Süddeutsche Zeitung - Rezension
Süddeutsche Zeitung | Besprechung von 08.03.2010

Letzte Vorstellung
Philip Roth erzählt in „Die Demütigung” meisterhaft von einem tödlichen Spiel
„Die Sache ist die: Konstantin Gawrilowitsch hat sich erschossen.” So lautet der letzte Satz in Anton Tschechows „Die Möwe”, einem Theaterstück, das Tschechow trotz des tödliches Endes als Komödie verstanden wissen wollte. Mit Mitte 20 hat Simon Axler Tschechows in der Kunst und in der Liebe gescheiterten jungen Schriftsteller am Broadway gespielt, und für ihn war die Rolle des zu Tode Verzweifelten die Geburtsstunde seiner Bühnenkarriere, die ihn zu einem der ganz Großen des amerikanischen Theaters machte.
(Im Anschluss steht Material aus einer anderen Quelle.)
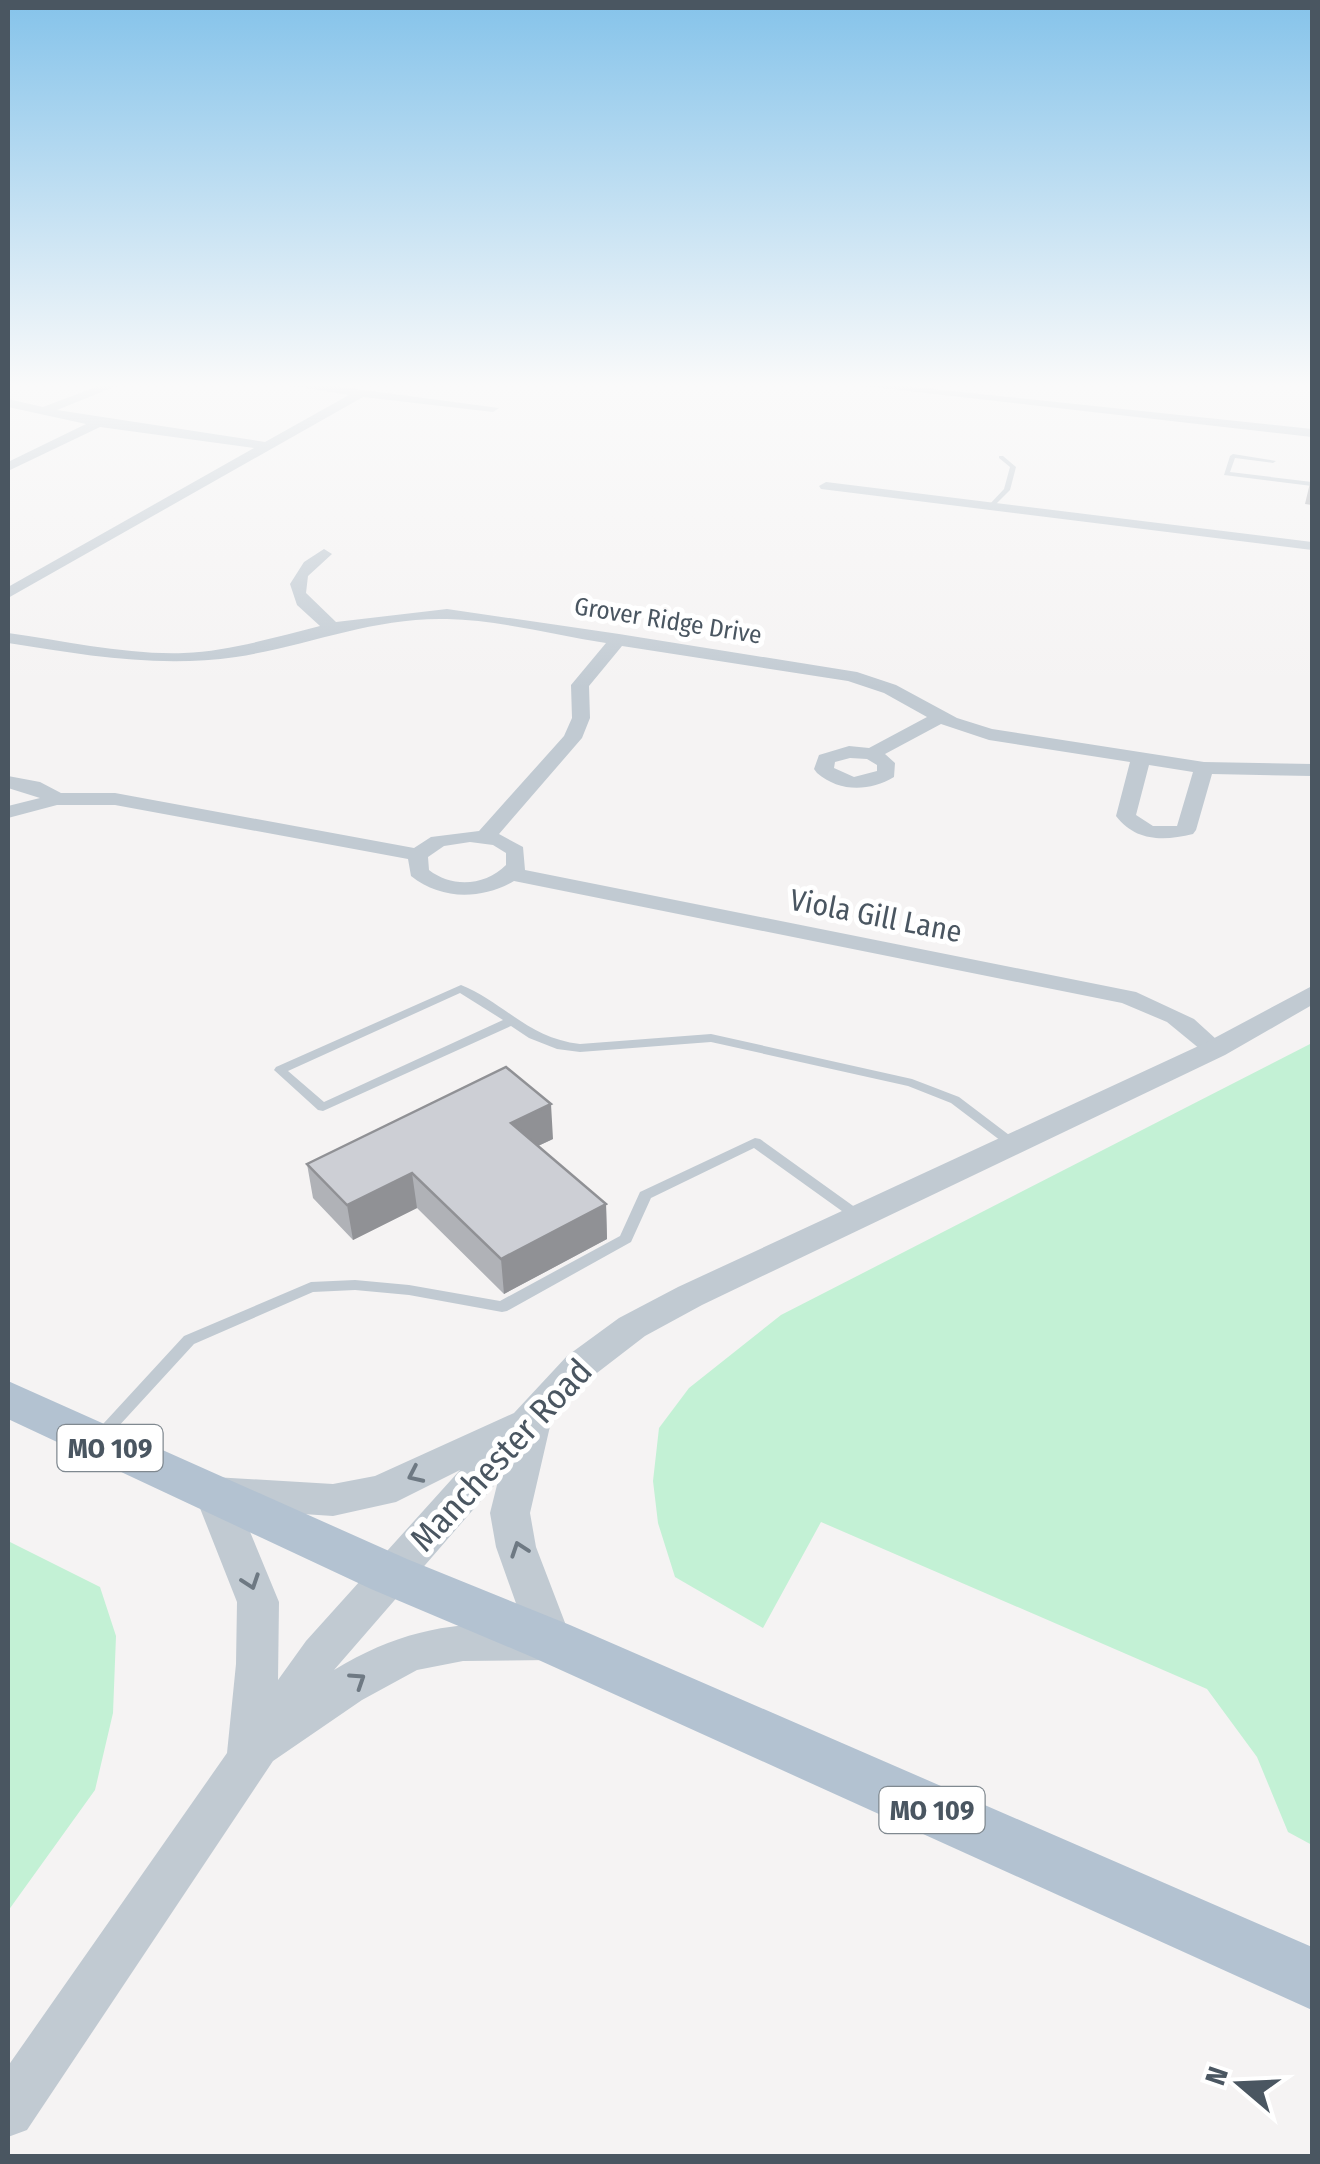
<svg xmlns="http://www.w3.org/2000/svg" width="1320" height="2164" font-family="'Fira Sans Condensed',sans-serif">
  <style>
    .green { fill: #c3f1d5 }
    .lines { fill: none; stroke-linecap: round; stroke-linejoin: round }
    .service { fill: #c1cad2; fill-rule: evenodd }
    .minor { fill: #c1cad2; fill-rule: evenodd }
    .tertiary { fill: #c1cad2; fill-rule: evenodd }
    .primary { fill: #b3c2d1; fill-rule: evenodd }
    .wall { fill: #b0b2b7 }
    .shaded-wall { fill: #909195 }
    .building { fill: #cdcfd5; stroke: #909195; stroke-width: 2.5 }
    .oneway { stroke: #6e7983 }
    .labels { text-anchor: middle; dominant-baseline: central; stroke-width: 10; stroke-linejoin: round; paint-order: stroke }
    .far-street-label { font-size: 25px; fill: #4a5661; stroke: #fff }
    .shield { fill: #fff; stroke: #808990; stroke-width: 2.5 }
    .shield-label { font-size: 28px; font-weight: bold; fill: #4a5661 }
    .street-label { font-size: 30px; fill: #4a5661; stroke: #fff }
    .near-street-label { font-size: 35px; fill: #4a5661; stroke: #fff }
  </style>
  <rect width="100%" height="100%" fill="#f5f3f3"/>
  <path class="green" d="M 1312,1043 L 1312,1845 L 1288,1832 L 1257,1757 L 1207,1689 L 821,1522 L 763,1628 L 675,1577 L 658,1523 L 653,1481 L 659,1428 L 689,1388 L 781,1315 Z
    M 8,1541 L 100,1587 L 116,1636 L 113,1713 L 95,1790 L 8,1911 Z"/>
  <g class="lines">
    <path class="service" d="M 1233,454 L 1276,461 L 1273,463 L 1235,458 L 1230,472 L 1312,482 L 1312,486 L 1224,475 L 1230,456 Z
      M 999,456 L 1003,456 L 1016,467 L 1010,490 L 992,508 L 988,506 L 1004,489 L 1010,467 L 999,458 Z
      M 461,985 C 505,1003 528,1038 580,1044 L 711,1034 L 912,1079 L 959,1097 L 1021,1144 L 1019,1147 L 1009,1147 L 951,1103 L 908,1086 L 711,1042 L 580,1052 L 557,1049 L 529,1038 L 511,1026 L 323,1111 L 318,1110 L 274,1070 L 276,1067 ZM 460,993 L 503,1020 L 324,1102 L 288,1071 Z
      M 755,1138 L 760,1139 L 863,1213 L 865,1216 L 863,1219 L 853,1219 L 754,1148 L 651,1198 L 631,1242 L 507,1311 L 502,1312 L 409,1295 L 355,1290 L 313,1292 L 194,1344 L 106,1440 L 100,1442 L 94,1440 L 92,1436 L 184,1336 L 311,1282 L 355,1280 L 409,1285 L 500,1301 L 620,1236 L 640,1192 Z"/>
    <path class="minor" d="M 101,385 L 119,385 L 57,410 L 265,442 L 349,395 L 287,385 L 326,385 L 499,408 L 493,412 L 363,397 L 8,598 L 8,587 L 254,448 L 100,427 L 8,471 L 8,462 L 86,424 L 8,407 L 8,399 L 43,407 Z
      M 855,385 L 896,385 L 1312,429 L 1312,437 Z
      M 826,482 L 1312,542 L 1312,550 L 821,489 L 819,486 Z
      M 324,549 L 332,554 L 308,576 L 306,593 L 336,622 L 447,609 L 619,634 L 857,672 L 896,685 L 957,718 L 992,729 L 1204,762 L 1312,764 L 1312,776 L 1212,774 L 1196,830 L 1193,834 C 1164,841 1136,842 1116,816 L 1130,762 L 989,740 L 941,724 L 885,754 L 895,763 L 894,777 C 869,792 839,792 817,773 L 814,769 L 819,755 L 849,746 L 869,748 L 927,717 L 884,693 L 848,681 L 622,646 L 589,686 L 590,718 L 582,738 L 499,834 L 523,847 L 525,870 L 1136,992 L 1194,1019 L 1227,1049 L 1215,1056 L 1206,1054 L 1167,1022 L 1122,1003 L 514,881 C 481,900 441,900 411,876 L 408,859 L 115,805 L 57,805 L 8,818 L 8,806 L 40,798 L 8,788 L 8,776 L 40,782 L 61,793 L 115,793 L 414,848 L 431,837 L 479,831 L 564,736 L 572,718 L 571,685 L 606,643 C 554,635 499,620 447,619 C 373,617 307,646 236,657 C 158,668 84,655 8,643 L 8,633 C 66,641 126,655 184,653 C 230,651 276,637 320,626 L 297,605 L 290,584 L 304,562 ZM 850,758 L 867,759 L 877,765 L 877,771 L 854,777 L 834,768 L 835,762 ZM 1149,765 L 1193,772 L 1177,826 L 1153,826 L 1136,815 ZM 470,842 L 493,845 L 506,853 L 506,865 C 485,886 452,888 429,870 L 428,857 L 444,846 Z"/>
    <path class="tertiary" d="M 1312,986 L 1312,1005 L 1225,1055 L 702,1305 L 645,1336 L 593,1376 L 551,1422 L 530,1513 L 536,1547 L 572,1641 L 566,1654 L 551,1660 L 463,1661 L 417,1670 L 362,1700 L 273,1761 L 27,2130 L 8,2137 L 8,2066 L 227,1753 L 236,1664 L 237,1602 L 194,1493 L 200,1482 L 214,1477 L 333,1484 L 375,1476 L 514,1413 L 567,1356 L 619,1318 L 678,1287 L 1205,1043 ZM 460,1470 L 306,1641 L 278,1680 L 279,1602 L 241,1510 L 333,1516 L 396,1502 ZM 498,1481 L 490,1513 L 496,1547 L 523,1623 C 449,1622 398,1631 334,1670 Z"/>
    <path class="primary" d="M 8,1381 L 407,1559 L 570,1625 L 1312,1947 L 1312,2010 L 532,1657 L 371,1589 L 8,1419 Z"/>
  </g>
  <path class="wall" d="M 1312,479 L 1312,505 L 1305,504 L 1310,483 Z
    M 553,1139 L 538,1146 L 606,1204 L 607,1239 L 504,1294 L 417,1208 L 353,1240 L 313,1198 L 307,1164 Z"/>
  <path class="shaded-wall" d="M 551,1104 L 553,1139 L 514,1157 L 511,1123 Z
    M 412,1173 L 417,1208 L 353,1240 L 347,1205 Z
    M 606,1204 L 607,1239 L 504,1294 L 501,1259 Z"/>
  <path class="building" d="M 506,1067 L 551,1104 L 511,1123 L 606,1204 L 501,1259 L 412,1173 L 347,1205 L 307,1164 Z"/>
  <defs><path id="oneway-chevron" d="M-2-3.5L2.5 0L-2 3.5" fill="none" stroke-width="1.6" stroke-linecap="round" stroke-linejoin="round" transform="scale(2.5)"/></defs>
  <g class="oneway">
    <use href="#oneway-chevron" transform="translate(415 1475) rotate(155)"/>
    <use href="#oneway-chevron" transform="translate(519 1549) rotate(-109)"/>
    <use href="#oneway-chevron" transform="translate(251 1582) rotate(71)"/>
    <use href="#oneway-chevron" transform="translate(358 1680) rotate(-33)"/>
  </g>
  <linearGradient id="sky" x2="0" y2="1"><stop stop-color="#85c3ea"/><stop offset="0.56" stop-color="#fafafa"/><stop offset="1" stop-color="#fafafa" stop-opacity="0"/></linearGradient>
  <rect width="1320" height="688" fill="url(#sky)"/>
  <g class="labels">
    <g class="far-street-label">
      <text transform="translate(668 621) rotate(9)">Grover Ridge Drive</text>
    </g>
    <g class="shield">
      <rect x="57.5" y="1425" width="105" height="46" rx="8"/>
      <rect x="879.5" y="1787" width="105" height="46" rx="8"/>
    </g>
    <g class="shield-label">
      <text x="110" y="1448">MO 109</text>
      <text x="932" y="1810">MO 109</text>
    </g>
    <g class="street-label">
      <text transform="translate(876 916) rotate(11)">Viola Gill Lane</text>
    </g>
    <g class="near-street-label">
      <text transform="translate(501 1455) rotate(-47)">Manchester Road</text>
    </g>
  </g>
  <rect width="1320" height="2164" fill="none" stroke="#4a5661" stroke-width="20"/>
  <g transform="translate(1240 2084) rotate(289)" stroke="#ffffff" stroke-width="8" paint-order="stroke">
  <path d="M0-8L18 38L0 25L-18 38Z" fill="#4a5661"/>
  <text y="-15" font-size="28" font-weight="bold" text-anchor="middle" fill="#4a5661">N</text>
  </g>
</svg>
Vierzig Jahre ist das jetzt her, und genau so lange hat es gedauert, bis Konstantins Selbstzweifel zu seinen eigenen geworden sind, als hätte er, der stets stark, strahlend und wie unbesiegbar auf der Bühne wirkte, die ganze Zeit über den Virus des Versagens in sich getragen, als wäre seine so ungebrochene Laufbahn nur die Inkubationszeit gewesen, bis die Krankheit zum Tode auch bei ihm ausbricht.
Von einem Tag auf den anderen kann Simon Axler nicht mehr spielen. „Er hatte seinen Zauber verloren”, heißt der erste Satz in „Die Demütigung”, dem neuen Roman von Philip Roth, und die Magie, um die es geht, besteht darin, etwas Vorgestelltes in etwas Wirkliches zu verwandeln, so zu tun, als hielte man eine Teetasse in der Hand, und die Leute glauben zu machen, sie sei wirklich da. Doch seit Axler als Prospero schlimm gescheitert ist und sich als Macbeth regelrecht blamiert hat, wird er sie nicht mehr los, diese schlaue, kleine Stimme, die ihm ins Ohr flüstert: „Es gibt keine Teetasse.”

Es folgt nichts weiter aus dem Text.